7. 7 L'insouciance, péché mortel

L'insouciance, nous l'avons fait remarquer, est l'un des traits principaux du personnage-Vice. Falstaff se montre coupable de ce péché mortel par son attitude envers le repentir : il le prend à la légère, comme en témoigne ces propos adressés à Bardolph après l'escapade de Gadshill :

‘FALSTAFF
Bardolph, am I not fallen away vilely since this last action ? Do I not bate ? Do I not dwindle ? Why, my skin hangs about me like an old lady's loose gown. I am withered like an old apple-john. Well, I'll
repent, and that suddenly, while I am in some liking ; I shall be out of heart shortly,and then I shall have no strength to repent.
(1.Henry IV, 3. 3. 1-7)’

Il repousse les actes de contrition au lendemain :

‘If I do grow great, I'll grow less, for I'll purge, and leave sack, and live cleanly as a nobleman should do. (1 Henry IV , 5. 5. 162-164)’

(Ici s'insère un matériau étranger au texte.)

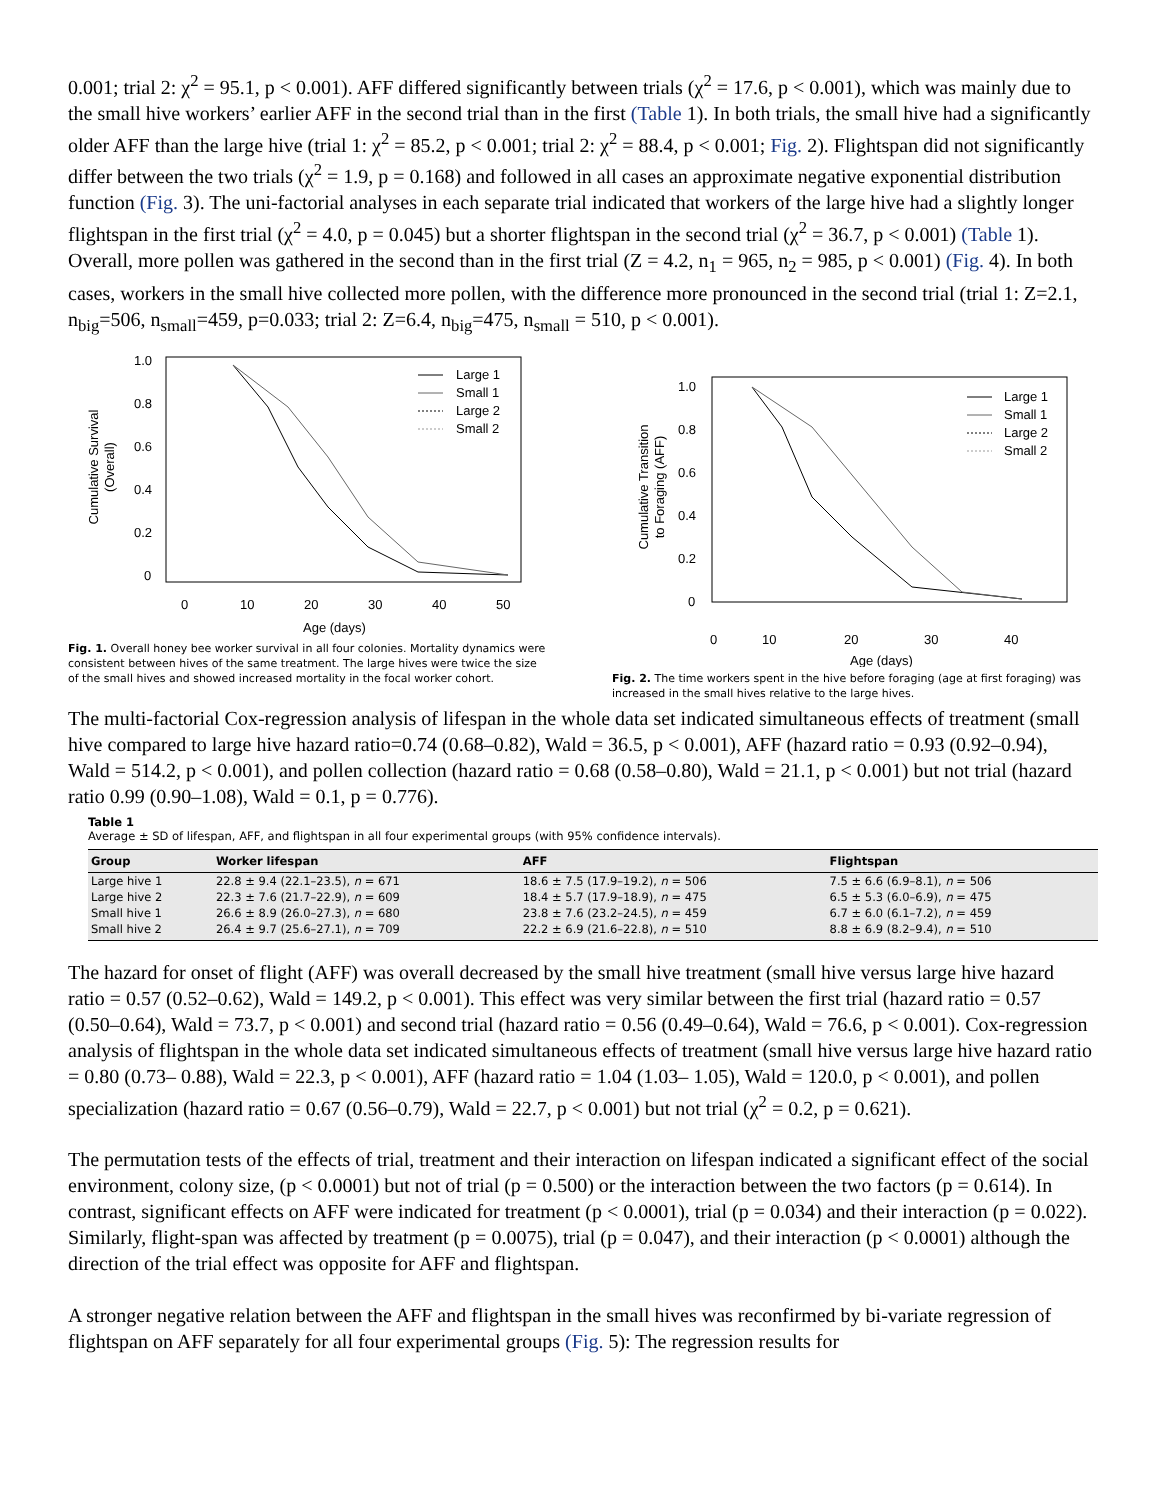0.001; trial 2: χ<sup>2</sup> = 95.1, p < 0.001). AFF differed significantly between trials (χ<sup>2</sup> = 17.6, p < 0.001), which was mainly due to the small hive workers’ earlier AFF in the second trial than in the first (Table 1). In both trials, the small hive had a significantly older AFF than the large hive (trial 1: χ<sup>2</sup> = 85.2, p < 0.001; trial 2: χ<sup>2</sup> = 88.4, p < 0.001; Fig. 2). Flightspan did not significantly differ between the two trials (χ<sup>2</sup> = 1.9, p = 0.168) and followed in all cases an approximate negative exponential distribution function (Fig. 3). The uni-factorial analyses in each separate trial indicated that workers of the large hive had a slightly longer flightspan in the first trial (χ<sup>2</sup> = 4.0, p = 0.045) but a shorter flightspan in the second trial (χ<sup>2</sup> = 36.7, p < 0.001) (Table 1). Overall, more pollen was gathered in the second than in the first trial (Z = 4.2, n<sub>1</sub> = 965, n<sub>2</sub> = 985, p < 0.001) (Fig. 4). In both cases, workers in the small hive collected more pollen, with the difference more pronounced in the second trial (trial 1: Z=2.1, n<sub>big</sub>=506, n<sub>small</sub>=459, p=0.033; trial 2: Z=6.4, n<sub>big</sub>=475, n<sub>small</sub> = 510, p < 0.001).
Cumulative Survival
(Overall)
1.0
0.8
0.6
0.4
0.2
0
0
10
20
30
40
50
Age (days)
Large 1
Small 1
Large 2
Small 2
Fig. 1. Overall honey bee worker survival in all four colonies. Mortality dynamics were consistent between hives of the same treatment. The large hives were twice the size of the small hives and showed increased mortality in the focal worker cohort.
Cumulative Transition
to Foraging (AFF)
1.0
0.8
0.6
0.4
0.2
0
0
10
20
30
40
Age (days)
Large 1
Small 1
Large 2
Small 2
Fig. 2. The time workers spent in the hive before foraging (age at first foraging) was increased in the small hives relative to the large hives.
The multi-factorial Cox-regression analysis of lifespan in the whole data set indicated simultaneous effects of treatment (small hive compared to large hive hazard ratio=0.74 (0.68–0.82), Wald = 36.5, p < 0.001), AFF (hazard ratio = 0.93 (0.92–0.94), Wald = 514.2, p < 0.001), and pollen collection (hazard ratio = 0.68 (0.58–0.80), Wald = 21.1, p < 0.001) but not trial (hazard ratio 0.99 (0.90–1.08), Wald = 0.1, p = 0.776).
Table 1
Average ± SD of lifespan, AFF, and flightspan in all four experimental groups (with 95% confidence intervals).
| Group | Worker lifespan | AFF | Flightspan |
| --- | --- | --- | --- |
| Large hive 1 | 22.8 ± 9.4 (22.1–23.5), n = 671 | 18.6 ± 7.5 (17.9–19.2), n = 506 | 7.5 ± 6.6 (6.9–8.1), n = 506 |
| Large hive 2 | 22.3 ± 7.6 (21.7–22.9), n = 609 | 18.4 ± 5.7 (17.9–18.9), n = 475 | 6.5 ± 5.3 (6.0–6.9), n = 475 |
| Small hive 1 | 26.6 ± 8.9 (26.0–27.3), n = 680 | 23.8 ± 7.6 (23.2–24.5), n = 459 | 6.7 ± 6.0 (6.1–7.2), n = 459 |
| Small hive 2 | 26.4 ± 9.7 (25.6–27.1), n = 709 | 22.2 ± 6.9 (21.6–22.8), n = 510 | 8.8 ± 6.9 (8.2–9.4), n = 510 |
The hazard for onset of flight (AFF) was overall decreased by the small hive treatment (small hive versus large hive hazard ratio = 0.57 (0.52–0.62), Wald = 149.2, p < 0.001). This effect was very similar between the first trial (hazard ratio = 0.57 (0.50–0.64), Wald = 73.7, p < 0.001) and second trial (hazard ratio = 0.56 (0.49–0.64), Wald = 76.6, p < 0.001). Cox-regression analysis of flightspan in the whole data set indicated simultaneous effects of treatment (small hive versus large hive hazard ratio = 0.80 (0.73– 0.88), Wald = 22.3, p < 0.001), AFF (hazard ratio = 1.04 (1.03– 1.05), Wald = 120.0, p < 0.001), and pollen specialization (hazard ratio = 0.67 (0.56–0.79), Wald = 22.7, p < 0.001) but not trial (χ<sup>2</sup> = 0.2, p = 0.621).
The permutation tests of the effects of trial, treatment and their interaction on lifespan indicated a significant effect of the social environment, colony size, (p < 0.0001) but not of trial (p = 0.500) or the interaction between the two factors (p = 0.614). In contrast, significant effects on AFF were indicated for treatment (p < 0.0001), trial (p = 0.034) and their interaction (p = 0.022). Similarly, flight-span was affected by treatment (p = 0.0075), trial (p = 0.047), and their interaction (p < 0.0001) although the direction of the trial effect was opposite for AFF and flightspan.
A stronger negative relation between the AFF and flightspan in the small hives was reconfirmed by bi-variate regression of flightspan on AFF separately for all four experimental groups (Fig. 5): The regression results for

Dans la longue scène de la taverne du deuxième acte lorsque Doll Tearsheet aborde le sujet, il préfère l'occulter :

‘DOLL.
Thou whoreson little tidy Bartholomew boar-pig, when wilt thou leave fighting-a-days, and foining a-nights, and begin to patch up thine old body for heaven ?
FAL.
Peace, good Doll, do not speak like a death's-head,
do not bid me remember mine end.

(2 Henry IV , 2. 4. 227-232)’

Il est intéressant de remarquer que Shakespeare se contente de friser la question du repentir et laisse la pragmatique faire le reste. La tête de mort évoquée par Falstaff dans cet échange est imprégnée des harmoniques de son temps. Shakespeare fait entendre des voix dans les voix et déconcerte le spectateur quant à la réaction à adopter lorsque la scène comique ouvre soudainement sur une perspective inquiétante propre à la comédie du mal. La leçon homilétique de la pièce morale est contenue dans la figure emblématique d'une tête de mort imaginaire et déteint sur l'espace-temps falstaffien : la Mort, personnage allégorique, se glisse dans la métalepse narrative pour rappeler à Falstaff la nécessité du repentir. L'icône encadrant les corps grotesques entrelacés des deux amants reproduit un exemplum negativum fonctionnant en contre-point du memento mori : le spectacle des errances de la libido incarnées par tant de personnages-Vice antérieurs est reproduit en un pied de nez falstaffien à l'interdiction théologale de goûter aux plaisirs de la chair. Le memento mori est inversé en memento vivere sous les couleurs de l'esthétique du comique-grotesque carnavalesque qui vacille entre le comique et le repoussant, entre l'exubérant et l'apeurant.

‘Le Roi, au contraire, est rongé par le remords :

How I came by the crown, O God forgive,
And grant it may with thee in true peace live !
(2 Henry IV , 4. 5. 218-219)’

Dans le but d'expier ses péchés, il a passé toute sa vie à braver des menaces à son autorité stigmatisée par son acquisition équivoque de la couronne :

‘For all my reign hath been but as a scene
Acting that argument. And now my death
Changes the mood, for what in me was purchas'd
Falls upon thee in a more fairer sort ;
(2 Henry IV , 4. 5. 197-198)’

Si Falstaff préfère occulter les memento mori, Henry IV, pour qui une croisade en Terre Sainte serait un moyen de racheter ses péchés, commence et termine son règne avec la vision de Jérusalem à l'esprit. La chair meurtrie par Henry nécessite un acte de contrition à plus grande échelle que les plaisirs de la chair consommée par Falstaff : la croisade rédemptrice renvoie à la nécessité de restituer une dimension spirituelle à l'Etat tout entier. Henry meurt dans la chambre appelée "Jérusalem" emblématique à la fois de la Terre Sainte jamais atteinte et de sa tranquillité d'esprit enfin retrouvée grâce à la réconciliation avec son héritier.